While allowing for such variables as work schedules, education and whether the couples had children, the researchers focused on these factors:
  • Whether couples took a "soul mate" view of marriage, making it their top priority in life; or whether they held a more traditional view, placing additional values on other functions of marriage such as raising children and fulfilling financial needs.
  • How much time they spent solely with each other.

Kim and Dew' found that:
  • Wives' view of the marriage as "soul mates" was associated with less volunteering of both wife and husband, but a man's having a soul mate view of marriage was not associated with volunteering by either spouse.
  • Time spent alone with one's spouse was positively associated with husbands' reports of their own volunteering.

The fact that spousal time had a positive association with husbands' volunteering was unexpected by Kim and Dew, who had hypothesized that time spent together would inhibit volunteering.

"I thought it was interesting to see the gender difference here," Kim said. "One possible explanation is that couples who invest more time in their marriage are more likely to have better relationships, and husbands in such marriages may be more likely to volunteer with their wives, who may push them to volunteer more."
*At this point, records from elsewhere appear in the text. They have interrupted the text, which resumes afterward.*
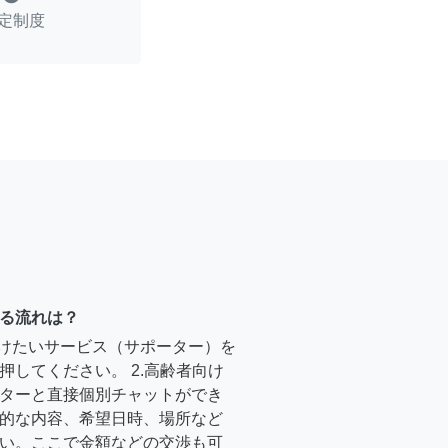
定制度
る流れは？
受けたいサービス（サポーター）を
押してください。 2.高齢者向け
ターと直接個別チャットができ
的な内容、希望日時、場所など
い。ここで金額などの交渉も可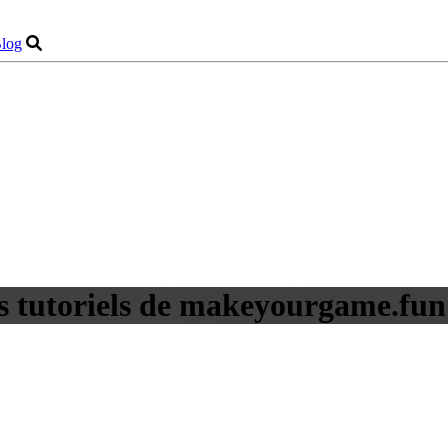
log
les tutoriels de makeyourgame.fun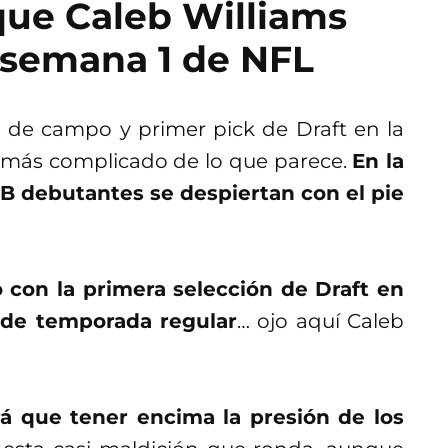
que Caleb Williams
 semana 1 de NFL
de campo y primer pick de Draft en la
s más complicado de lo que parece.
En la
B debutantes se despiertan con el pie
con la primera selección de Draft en
 de temporada regular
… ojo aquí Caleb
á que tener encima la presión de los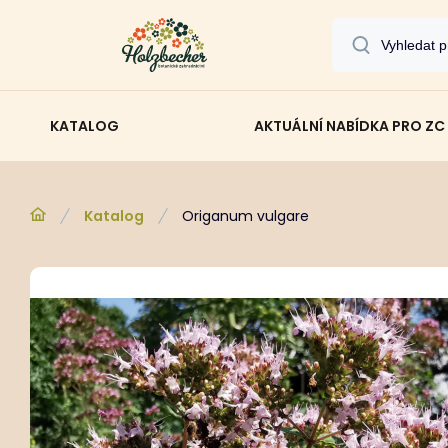
KATALOG
AKTUÁLNÍ NABÍDKA PRO ZC
Katalog
Origanum vulgare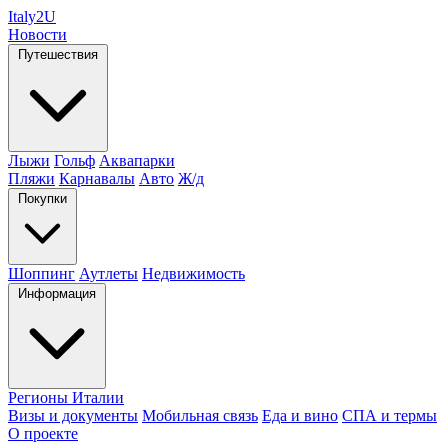
Italy
2U
Новости
Путешествия
Лыжи
Гольф
Аквапарки
Пляжи
Карнавалы
Авто
Ж/д
Покупки
Шоппинг
Аутлеты
Недвижимость
Информация
Регионы Италии
Визы и документы
Мобильная связь
Еда и вино
СПА и термы
О проекте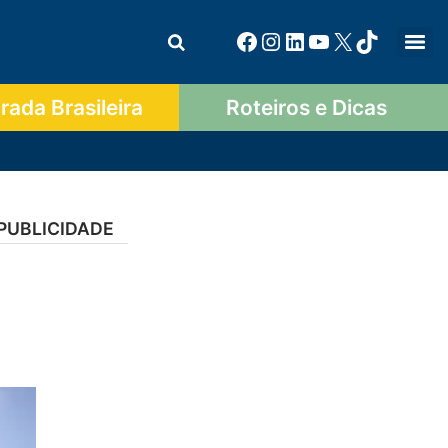
ada Brasileira
Roteiros e Dicas
PUBLICIDADE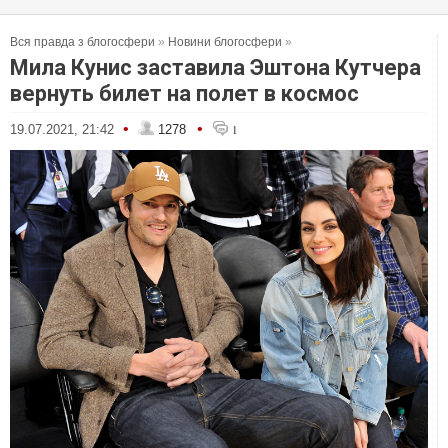
Вся правда з блогосфери
»
Новини блогосфери
»
Мила Кунис заставила Эштона Кутчера
вернуть билет на полет в космос
•
•
19.07.2021, 21:42
1278
1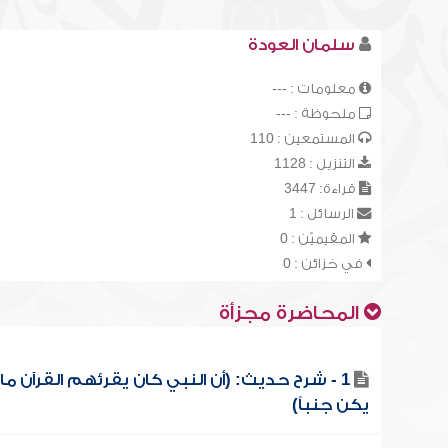
سلمان العودة
معلومات : ---
ملحوظة : ---
المستمعين : 110
التنزيل : 1128
قراءة: 3447
الرسائل : 1
المقيميّن : 0
في خزائن : 0
المحاضرة مجزأة
1 - شرح حديث: (أن النبي كان يقرئهم القرآن ما
يكن جنباً)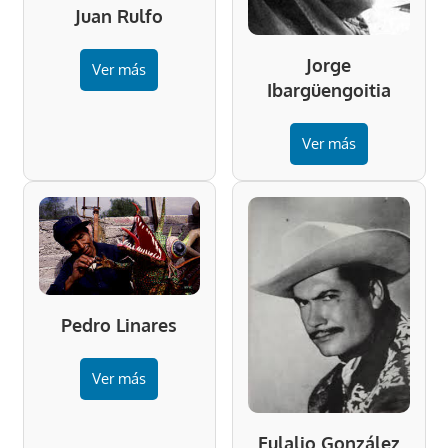
Juan Rulfo
Jorge
Ver más
Ibargüengoitia
Ver más
Pedro Linares
Ver más
Eulalio González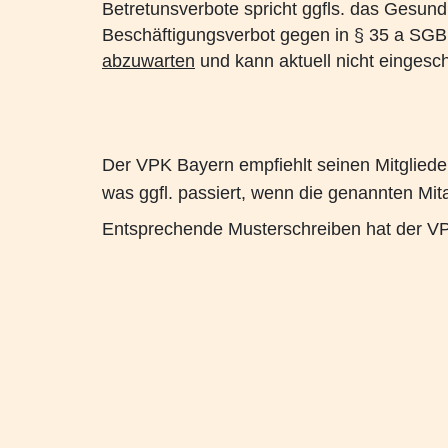
Betretunsverbote spricht ggfls. das Gesun
Beschäftigungsverbot gegen in § 35 a SGB V
abzuwarten
und kann aktuell nicht eingesc
Der VPK Bayern empfiehlt seinen Mitglied
was ggfl. passiert, wenn die genannten Mita
Entsprechende Musterschreiben hat der VPK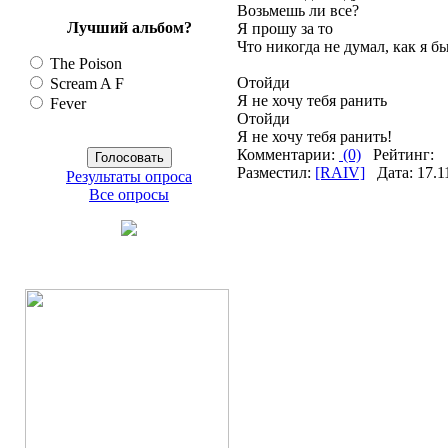
Возьмешь ли все?
Лучший альбом?
Я прошу за то
Что никогда не думал, как я б
The Poison
Отойди
Scream A F
Я не хочу тебя ранить
Fever
Отойди
Я не хочу тебя ранить!
Комментарии:
(0)
Рейтинг:
Разместил:
[RAIV]
Дата: 17.1
Результаты опроса
Все опросы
Responses to survey questions showed that:
  • 53 percent of wives and 55 percent of husbands indicated that they viewed marriage as a relationship between soul mates; the rest placed additional values on other functions of marriage, such as raising children and fulfilling financial needs
  • The average time participants volunteered was one to two hours monthly.
  • Couples averaged spending quality time solely with each other about once a week.
  • The average religious attendance was once or twice a month, with wives attending slightly more than husbands.

-end-
Funding for the study by Kim and Dew was provided by the Science of Generosity Initiative at the University of Notre Dame and the John Templeton Foundation.